Pumehana Piko, who grew up on Molokai and Maui but who has lived on Oahu for 14 years, said she believes the chickens in Kailua have been released or escaped from cockfighting businesses because they seem unusually fierce. Cockfighting is illegal in most parts of the country but is only a misdemeanor in Hawaii, and the events can be popular and well-attended.

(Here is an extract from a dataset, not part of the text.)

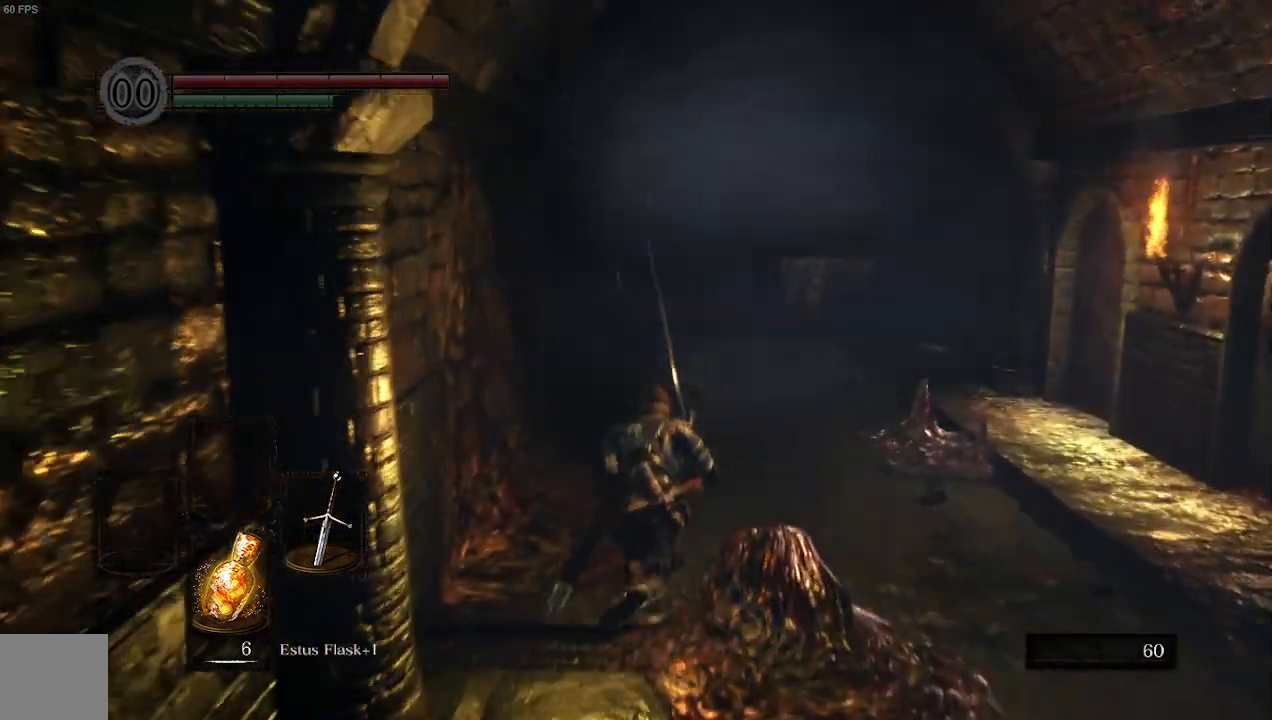
{"dt_ms": 500, "buttons": ["B"], "left_stick": "up", "right_stick": "left", "events": [[67, "right_stick", "left"]]}
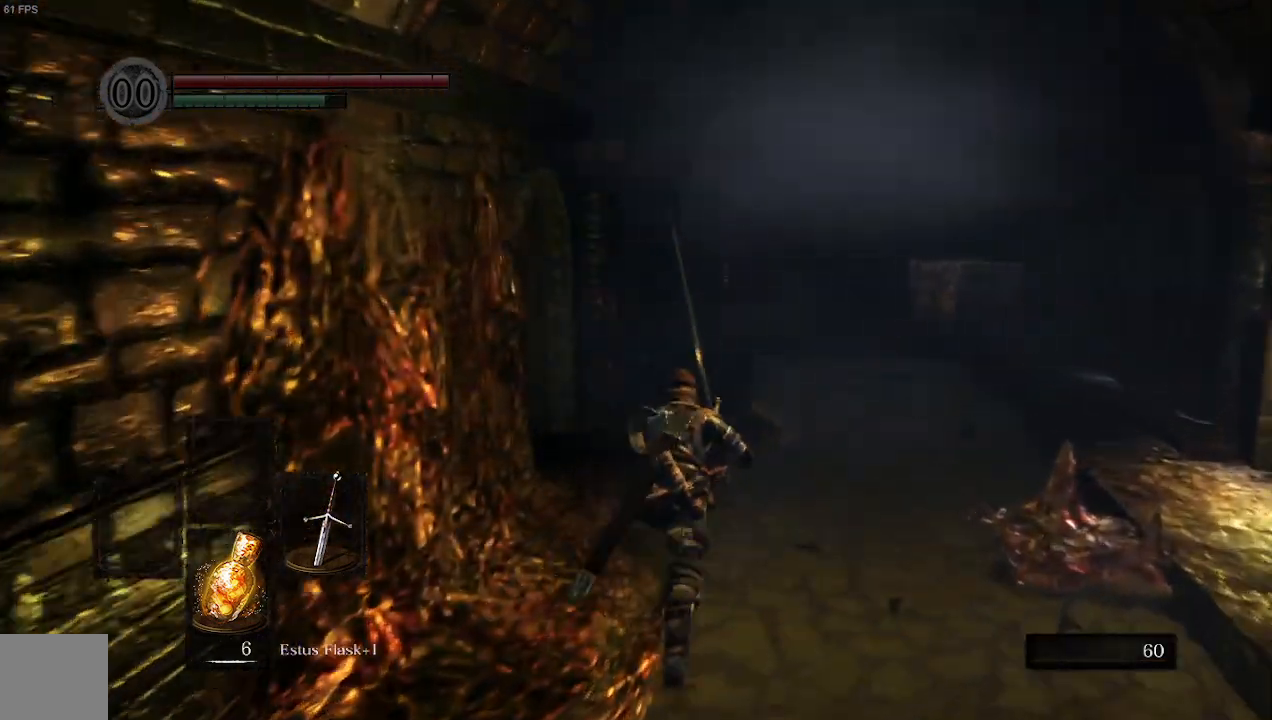
{"dt_ms": 500, "buttons": ["B"], "left_stick": "up", "right_stick": "left", "events": []}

“They breed for chickens that are aggressive,” said Piko, 37. She said people who organize cockfights earn big money from it–$5,000 or $20,000 for a match—and that more people are trying to get into the business.
“You’ll see kids try to grab them for pets or experiment to get them to fight each other,” Piko said.
Pauline Menor-Ozoa, of Kailua, who works in the human resources department at Queen’s Medical Center, also believes the chickens are escapees from cockfighting operations.
“My girls are afraid of them,” she said. “Usually chickens run away, but these follow you and look at you.”
Conant, the bird expert, said she is growing curious about why chickens are proliferating so quickly. In an email to Civil Beat, she said she believes that more people have been raising chickens to get their own fresh eggs, and that when it proves troublesome to care for them, they are releasing them, and they become feral.
“Feral chickens, much like feral cats, can do quite well without assistance (food or shelter) from people,” she said in an email to Civil Beat.
She identified one of the birds at the Kailua Whole Foods as a rooster, and she said his color patterns and the lack of any unusual plumage characteristics, such as feathers on the feet, or an ornate crown of feathers or distinctive markings, make it likely the bird is what is known as a “jungle fowl.” That’s the common name for the wild species from which modern chicken breeds have been developed.
There are more than 200 breeds of chickens, Conant said.
“Once individuals escape and breed on their own, they revert back to the appearance of jungle fowl in very few generations,” she wrote.
Why Kailua? And why Whole Foods? The managers at Whole Foods, as well as their public relations firm, declined repeated requests for comment.
So for now, the question is open. Perhaps the fowl feel particularly safe there.
After all, the chickens only need to cross the road.
On the other side, they get to the Kawainui-Hamakua Marsh Complex, the largest single wetland in the state, a safe haven for birds.